Unions-Politiker - allen voran Kanzlerin und CDU-Chefin Angela Merkel und Bundesinnenminister Thomas de Maizière - lehnen das ab. Die Explosion einer Lastwagenbombe am Mittwochmorgen hatte mindestens 90 Menschen getötet, mindestens 460 verletzt, und ein Gebäude der deutschen Botschaft schwer beschädigt. De Maizière hatte am Mittwoch einen für den Abend geplanten Abschiebeflug abgesagt und die Entscheidung damit begründet, dass die deutsche Botschaft Wichtigeres zu tun habe nach dem Anschlag. Der Flug werde aber baldmöglichst nachgeholt, hieß es.

"Konjunkturprogramm für kriminelle Schlepper"
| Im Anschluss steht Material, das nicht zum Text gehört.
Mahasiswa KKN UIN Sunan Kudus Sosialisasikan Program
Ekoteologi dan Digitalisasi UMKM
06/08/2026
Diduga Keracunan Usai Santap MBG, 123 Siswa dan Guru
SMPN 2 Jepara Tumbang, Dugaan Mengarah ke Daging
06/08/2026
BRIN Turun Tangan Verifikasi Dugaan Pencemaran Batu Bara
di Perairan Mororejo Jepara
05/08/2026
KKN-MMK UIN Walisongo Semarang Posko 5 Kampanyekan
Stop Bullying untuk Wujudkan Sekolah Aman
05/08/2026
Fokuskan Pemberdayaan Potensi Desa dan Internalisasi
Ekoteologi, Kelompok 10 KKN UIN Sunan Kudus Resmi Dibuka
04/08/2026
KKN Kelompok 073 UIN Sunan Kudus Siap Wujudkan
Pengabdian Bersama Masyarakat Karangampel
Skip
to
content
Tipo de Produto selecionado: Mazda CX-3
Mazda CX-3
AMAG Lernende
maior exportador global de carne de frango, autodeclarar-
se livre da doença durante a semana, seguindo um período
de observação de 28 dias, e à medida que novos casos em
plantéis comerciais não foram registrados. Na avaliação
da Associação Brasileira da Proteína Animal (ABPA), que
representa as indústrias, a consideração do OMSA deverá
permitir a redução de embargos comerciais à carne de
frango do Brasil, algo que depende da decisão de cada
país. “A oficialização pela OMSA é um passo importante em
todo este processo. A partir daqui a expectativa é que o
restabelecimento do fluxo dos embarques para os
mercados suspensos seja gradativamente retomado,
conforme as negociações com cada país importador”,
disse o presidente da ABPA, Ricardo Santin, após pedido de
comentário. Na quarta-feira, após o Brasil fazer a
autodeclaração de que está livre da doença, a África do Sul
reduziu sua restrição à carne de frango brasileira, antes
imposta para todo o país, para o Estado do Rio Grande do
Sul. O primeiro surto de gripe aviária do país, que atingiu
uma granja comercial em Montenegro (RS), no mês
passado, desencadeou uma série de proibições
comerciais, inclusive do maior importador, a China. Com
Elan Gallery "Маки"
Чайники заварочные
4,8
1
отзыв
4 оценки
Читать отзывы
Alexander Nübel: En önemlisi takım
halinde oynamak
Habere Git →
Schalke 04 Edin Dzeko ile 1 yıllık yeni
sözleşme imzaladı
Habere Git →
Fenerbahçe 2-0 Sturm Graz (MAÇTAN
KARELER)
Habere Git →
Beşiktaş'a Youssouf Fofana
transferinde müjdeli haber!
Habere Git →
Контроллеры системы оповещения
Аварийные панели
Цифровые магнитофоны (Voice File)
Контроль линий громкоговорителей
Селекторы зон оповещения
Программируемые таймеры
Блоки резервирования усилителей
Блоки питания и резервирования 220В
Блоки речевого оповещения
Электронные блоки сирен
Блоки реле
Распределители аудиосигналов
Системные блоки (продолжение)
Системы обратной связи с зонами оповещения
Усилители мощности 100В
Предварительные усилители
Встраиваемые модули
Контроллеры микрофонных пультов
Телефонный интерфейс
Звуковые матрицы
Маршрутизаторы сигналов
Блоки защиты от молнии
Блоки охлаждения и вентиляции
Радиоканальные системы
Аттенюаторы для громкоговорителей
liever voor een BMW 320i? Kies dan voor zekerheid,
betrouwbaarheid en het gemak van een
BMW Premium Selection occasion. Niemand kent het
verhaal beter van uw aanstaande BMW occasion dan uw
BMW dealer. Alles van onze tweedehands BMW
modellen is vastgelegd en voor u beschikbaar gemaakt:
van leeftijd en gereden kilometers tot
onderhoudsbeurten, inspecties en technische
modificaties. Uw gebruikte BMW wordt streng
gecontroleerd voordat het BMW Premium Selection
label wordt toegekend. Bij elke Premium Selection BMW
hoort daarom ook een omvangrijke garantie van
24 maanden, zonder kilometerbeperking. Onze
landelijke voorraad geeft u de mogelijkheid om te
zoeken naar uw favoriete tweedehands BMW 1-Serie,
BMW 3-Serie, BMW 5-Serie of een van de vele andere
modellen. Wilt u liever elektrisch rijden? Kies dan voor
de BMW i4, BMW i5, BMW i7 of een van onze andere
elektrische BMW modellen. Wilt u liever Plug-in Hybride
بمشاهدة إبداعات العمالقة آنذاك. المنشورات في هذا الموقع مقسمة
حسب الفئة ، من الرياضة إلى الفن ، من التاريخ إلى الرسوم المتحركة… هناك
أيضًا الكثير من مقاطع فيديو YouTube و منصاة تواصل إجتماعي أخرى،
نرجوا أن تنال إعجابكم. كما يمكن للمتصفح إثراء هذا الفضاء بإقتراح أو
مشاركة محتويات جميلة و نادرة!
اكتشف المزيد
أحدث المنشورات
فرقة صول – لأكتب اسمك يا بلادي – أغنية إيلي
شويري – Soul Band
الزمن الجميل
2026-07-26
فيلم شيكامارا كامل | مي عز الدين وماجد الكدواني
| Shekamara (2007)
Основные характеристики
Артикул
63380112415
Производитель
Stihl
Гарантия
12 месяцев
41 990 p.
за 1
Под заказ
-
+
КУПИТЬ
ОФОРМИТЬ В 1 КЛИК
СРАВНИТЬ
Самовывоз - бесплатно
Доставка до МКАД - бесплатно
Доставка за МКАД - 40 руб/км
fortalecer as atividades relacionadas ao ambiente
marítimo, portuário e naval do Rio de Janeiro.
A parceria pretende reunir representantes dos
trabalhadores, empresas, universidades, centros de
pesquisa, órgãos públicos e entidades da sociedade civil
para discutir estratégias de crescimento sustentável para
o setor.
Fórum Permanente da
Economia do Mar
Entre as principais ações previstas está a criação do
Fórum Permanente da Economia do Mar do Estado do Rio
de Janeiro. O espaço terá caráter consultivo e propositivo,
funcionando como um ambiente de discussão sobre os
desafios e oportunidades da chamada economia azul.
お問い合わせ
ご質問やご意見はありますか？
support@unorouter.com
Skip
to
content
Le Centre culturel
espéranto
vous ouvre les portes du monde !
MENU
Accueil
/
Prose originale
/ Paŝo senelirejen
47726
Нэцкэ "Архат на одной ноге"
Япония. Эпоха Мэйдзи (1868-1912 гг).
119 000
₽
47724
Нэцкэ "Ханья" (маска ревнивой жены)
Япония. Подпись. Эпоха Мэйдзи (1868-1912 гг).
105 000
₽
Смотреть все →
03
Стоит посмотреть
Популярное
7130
Auch Merkel stellte klar, dass sie trotz der verschärften Sicherheitslage weiter Menschen nach Afghanistan abschieben lassen will. Sie betonte aber, der Kabuler Anschlag sei "noch einmal Anlass, genau hinzuschauen, die Sicherheitslage immer wieder richtig zu analysieren (...), Provinz für Provinz". Das mache das Außenamt.

Es gehe auch darum, sich bei Abschiebungen auf Flüchtlinge zu konzentrieren, die kriminelle Taten begangen hätten, so Merkel. "Das ist für mich die Lehre aus dem gestrigen Tag." Unionsfraktionschef Volker Kauder von der CDU sagte der ARD, es bleibe dabei, "dass grundsätzlich in Regionen nach Afghanistan abgeschoben werden kann". FDP-Chef Christian Lindner sagte der "Passauer Neuen Presse", "ein genereller Abschiebestopp wäre ein Konjunkturprogramm für kriminelle Schlepper".

Das rot-grün regierte Niedersachsen lehnte einen generellen Abschiebestopp ebenfalls ab. "In Fällen, wo aus Afghanistan eingereiste Personen straffällig geworden sind, wird abgeschoben", sagte Regierungssprecher Olaf Reichert in Hannover. Es gebe weiterhin Einzelfallentscheidungen, die von den Landesbehörden gründlich geprüft würden.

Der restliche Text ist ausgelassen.